Teks Pilihan

▬▬▬

Pengertian dan Sejarah Ulumul Quran


 A.      Definisi Ulumul Quran

Ulumul Quran terdiri dari dua kata, yaitu ‘ulum’ dan ‘al-Quran’. Kata ‘ulum’ merupakan bentuk plural dari ‘`ilm’ yang secara etimologis berarti pengetahuan yang tersistem. Sedangkan kata al-Quran (bacaan) merupakan bentuk dasar (mashdar) dari kata ‘qaraa’ yang berarti membaca. Sedangkan menurut al-Zujaj, kata al-Quran merupakan isim sifat yang mengikuti wazan ‘fa`laan’ dan berasal dari kata “al-qar`u” yang berarti pengumpulan.[1]

Sebelum pembahasan berlanjut, agaknya perlu diulas lebih awal mengenai perbedaan antara Ilmu dan dogma. Hal demikian bertujuan agar tidak terjadi kerancuhan atau kesalah pahaman dalam memahami gagasan-gagasan agama. Dogma adalah sebuah proses simplifikasi terhadap persoalan yang rumit sedangkan ilmu adalah sebuah proses sofistikasi terhadap persoalan yang sederhana. Al-Quran pada mulanya adalah sesuatu yang kompleks. Pada proses kejadiannya ia mengalami proses yang sangat panjang melewati berbagai tahap. Tugas dogma adalah menyederhanakan proses yang rumit itu menjadi sebuah konsep sederhana agar mudah dipahami. Karena itu, oleh kalangan awam al-Quran sering didefinisikan sebagai “kitab suci yang dimulai dengan surat al-Fatihah dan diakhiri dengan surat an-Naas”.[2]

Sementara itu tugas ilmu pengetahuan adalah mengurai “kebenaran” sebagaimana adanya. Ilmu mencoba menjelaskan apa-apa yang diabaikan dogma. Dalam kasus kitab suci, Ilmu tidak hanya berhenti pada definisi yang diberikan oleh agen-agen ortodoksi tapi juga berusaha memasuki momen-momen historis ketika kitab suci itu diturunkan, disampaikan, dibukukan dan lain sebagainya.  Dan itulah tugas daripada Ulumul Quran.

B.      Tema-Tema Ulumul Quran
Pembahasan Ulumul Quran memang banyak, namun kita dapat memberikan klasifikasi berdasarkan tema-temanya sebagaimana berikut ini[3]:
Pertama, pembahasan-pembahasan yang berpautan dengan Nuzul al-Quran yaitu:
a.       Auqat al-Nuzul wa Mawathin al-Nuzul
Berhubungan dengan ayat-ayat yang diturunkan di Makkah yang dinamai ayat Makkiyah, ayat-ayat yang diturunkan di kala Nabi berada di kampung atau disebut Hadlariyah, ayat-ayat yang diturunkan di dalam safar yang dinamai Safariyah, ayat-ayat yang diturunkan disiang hari dinamai Nahriyah, ayat-ayat yang diturunkan dimalam hari yang dinamai Lailiyah.

▬▬▬

Kumpulan Data
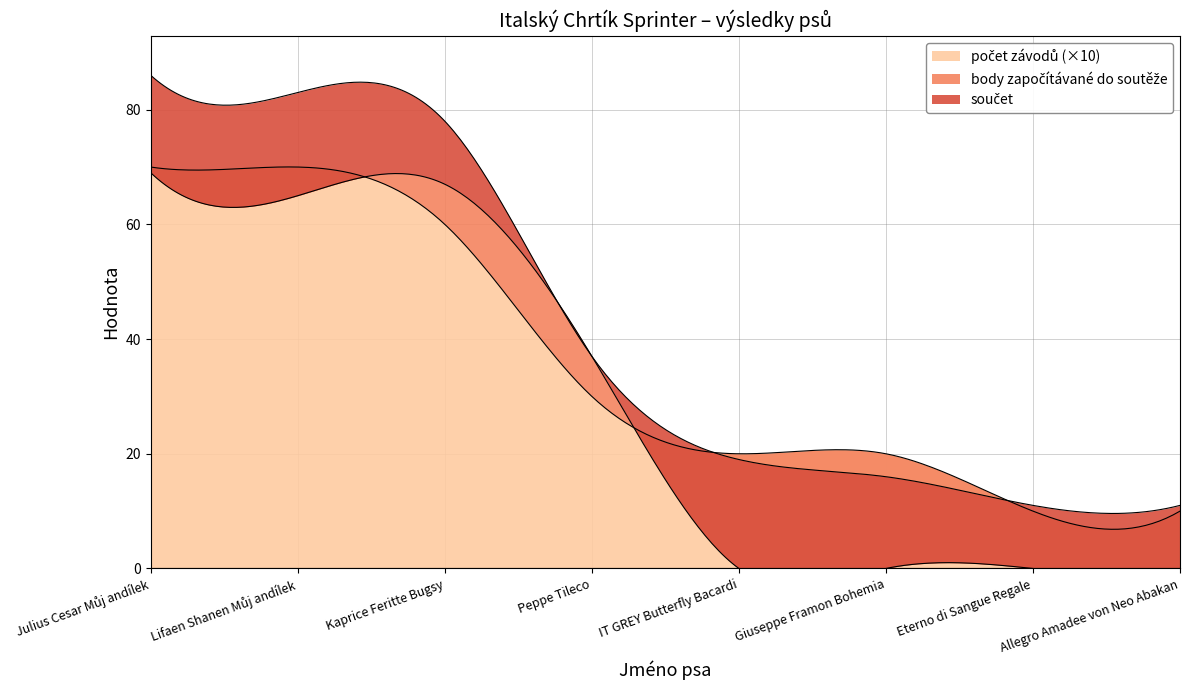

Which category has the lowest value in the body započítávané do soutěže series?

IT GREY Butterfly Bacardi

▬▬▬

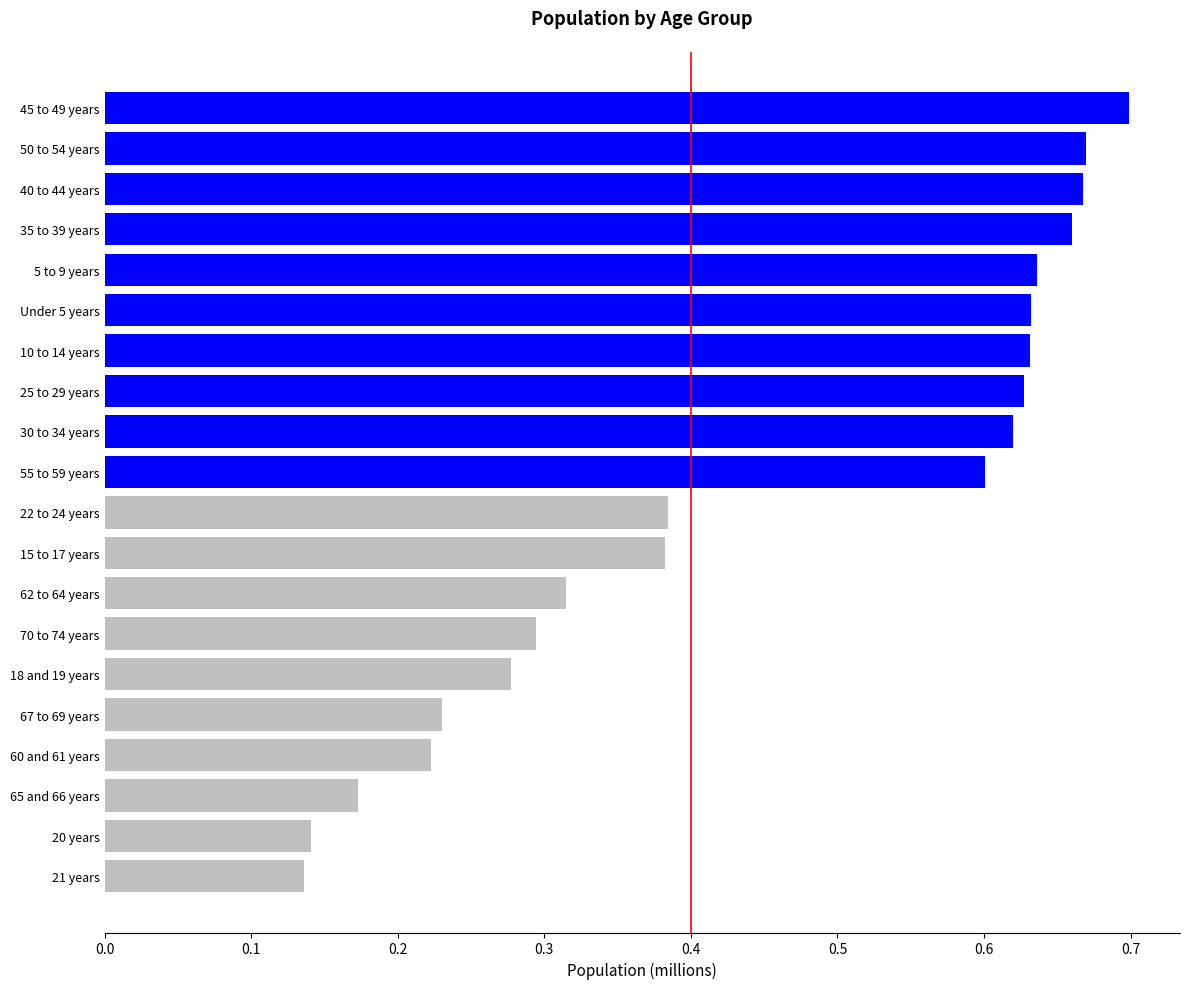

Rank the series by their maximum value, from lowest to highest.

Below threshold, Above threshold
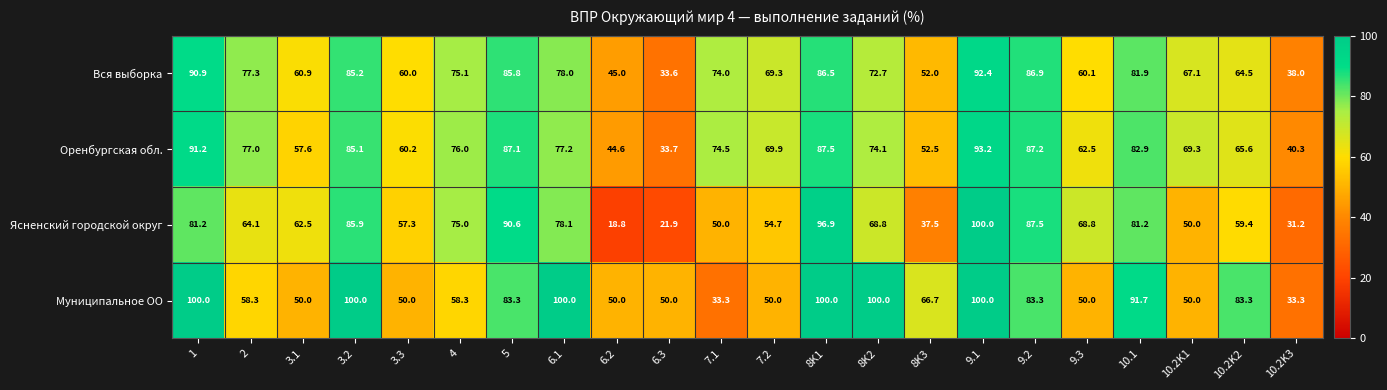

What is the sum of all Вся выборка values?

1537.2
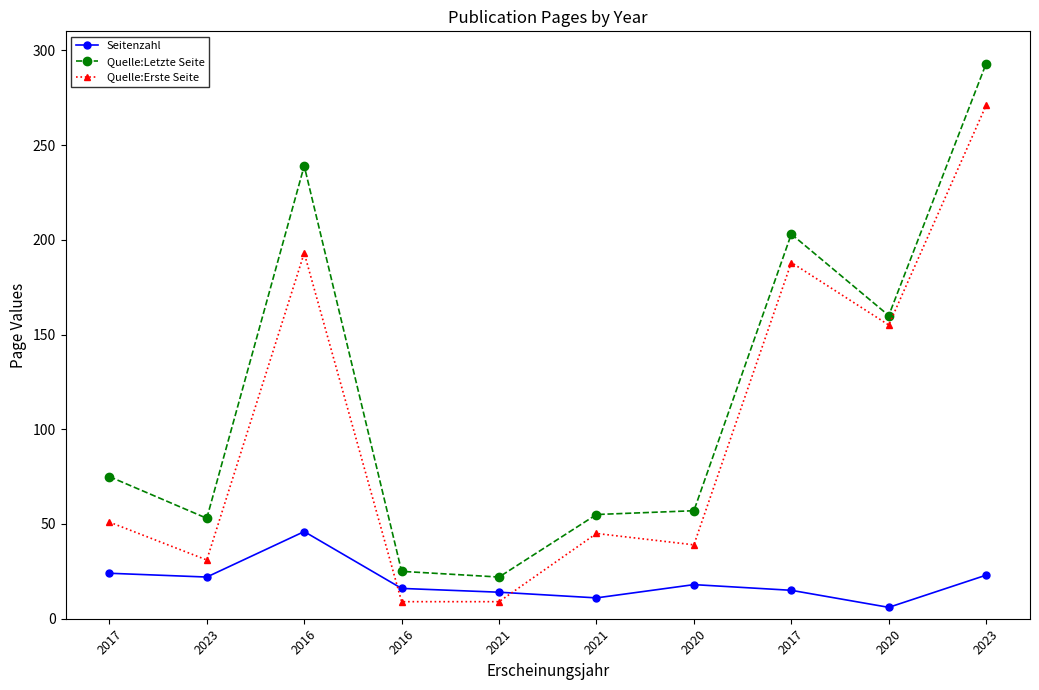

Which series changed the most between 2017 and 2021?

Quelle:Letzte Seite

▬▬▬

Permintaan Tugas 1
Menurut teks tentang Ulumul Quran, al-Zujaj menyatakan bahwa kata al-Quran berasal dari kata apa?
Permintaan Tugas 2
Salin bagian teks tentang Ulumul Quran yang dimulai dari "B.      Tema-Tema Ulumul" dan berakhir pada "yang dinamai Lailiyah.".
Permintaan Tugas 3
Lanjutkan teks tentang Ulumul Quran mulai dari kalimat sesudah kalimat terakhirnya.

Jawaban Tertulis 1
Dari kata "al-qar`u" yang berarti pengumpulan.

Jawaban Tertulis 2
B.      Tema-Tema Ulumul Quran
Pembahasan Ulumul Quran memang banyak, namun kita dapat memberikan klasifikasi berdasarkan tema-temanya sebagaimana berikut ini[3]:
Pertama, pembahasan-pembahasan yang berpautan dengan Nuzul al-Quran yaitu:
a.       Auqat al-Nuzul wa Mawathin al-Nuzul
Berhubungan dengan ayat-ayat yang diturunkan di Makkah yang dinamai ayat Makkiyah, ayat-ayat yang diturunkan di kala Nabi berada di kampung atau disebut Hadlariyah, ayat-ayat yang diturunkan di dalam safar yang dinamai Safariyah, ayat-ayat yang diturunkan disiang hari dinamai Nahriyah, ayat-ayat yang diturunkan dimalam hari yang dinamai Lailiyah.

Jawaban Tertulis 3
b.      Asbabun Nuzul
Berkenaan dengan sebab-sebab turunnya al-Quran.
c.       Tarikhun Nuzul
Berkenaan dengan ayat yang mula-mula diturunkan dalam kaitan waktunya, yang berulang-ulang diturunkannya, yang terakhir hukumnya dari turunnya, yang turun tidak berurutan, yang turun dalam satu kesatuan dll.
Kedua, pembahasan masalah sanad. Hal ini berhubungan dengan enam macam persoalan, yakni yang mutawatir, yang ahad, yang syadz, beragam qiraat Nabi, para perawai dan huffadz, kaifiyat al-tahammul (cara penerimaan riwayat).
Ketiga, masalah bacaan (tata cara membaca), yaitu soal waqaf, ibtida’, imalah, mad, mentakhfifkan (meringankan bacaan) hamzah, idgham dll.
Keempat, masalah pembahasan-pembahasan lafad. Sebagaimana terkait dengan beberapa soal, yaitu gharib, mu’rab, majaz, musytarak, mutaradif, isti’arah dan tasyibih.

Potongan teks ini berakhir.